→ **EXERCISE TEXT**:
· · · · ·

Most databases, MySql, Oracle, MS SQL Server, etc, has build in function to get the max value.

a) We can use the max() function to get
the maximum price of each fruit and then use a self-join to get the row.

select f.fruit, f.cultivar, f.price
from (
select fruit, max(price) as maxprice
from fruit group by fruit
) as f2 inner join fruit as f on f.fruit = f2.fruit and f.price = f2.maxprice;


b) We can also use the max() function with a correlated subquery.
This can be much less efficient.

select fruit, cultivar, price
from fruit f
where price = (select max(price) from fruit as f2 where f2.fruit = f.fruit);

2) Without using the max() function

We can also use only self-join to get the result.

SELECT f.fruit, f.cultivar, f.price
FROM fruit f
LEFT JOIN fruit f2 ON (f.fruit = f2.fruit
AND f.price <= f2.price)
GROUP BY f.fruit, f.price
 HAVING COUNT(*) = 1 ;

The following query is for demonstration only. It is an inefficient query. Also, it will not produce correct result if there are more than one record with the same value (price).

select fruit, cultivar, price
from fruit f
where price = (select price from fruit as f2 where f2.fruit = f.fruit order by price desc limit 1);

2. Find the Minimum Price of each fruit

1) Use min() function a) using a self-join to get the row.
select f.fruit, f.cultivar, f.price
  from ( select fruit, min(price) as minprice from fruit group by fruit ) as f2
 inner join fruit as f
 on f.fruit = f2.fruit and f.price = f2.minprice;

b) using a correlated subquery.

select fruit, cultivar, price
 from fruit f
where price = (select min(price) from fruit as f2 where f2.fruit = f.fruit);

2) Without using the min() function

SELECT f.fruit, f.cultivar, f.price
FROM fruit f
LEFT JOIN fruit f2 ON (f.fruit = f2.fruit AND f.price = f2.price)
GROUP BY f.fruit, f.price
HAVING COUNT(*) = 1;

· · · · ·

→ **INPUT DATA**:
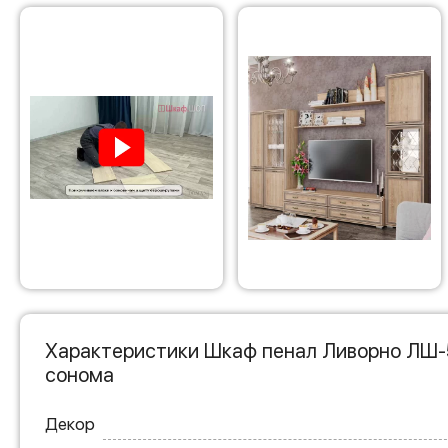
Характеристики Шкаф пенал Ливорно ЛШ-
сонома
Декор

· · · · ·

→ **TASK INSTRUCTIONS**: Transcribe the part of the fruit-price SQL text starting with "Most databases, MySql, Oracle, MS" and going on through "much less efficient.".

→ **OUTPUT FOR THIS EXERCISE**:
Most databases, MySql, Oracle, MS SQL Server, etc, has build in function to get the max value.

a) We can use the max() function to get
the maximum price of each fruit and then use a self-join to get the row.

select f.fruit, f.cultivar, f.price
from (
select fruit, max(price) as maxprice
from fruit group by fruit
) as f2 inner join fruit as f on f.fruit = f2.fruit and f.price = f2.maxprice;


b) We can also use the max() function with a correlated subquery.
This can be much less efficient.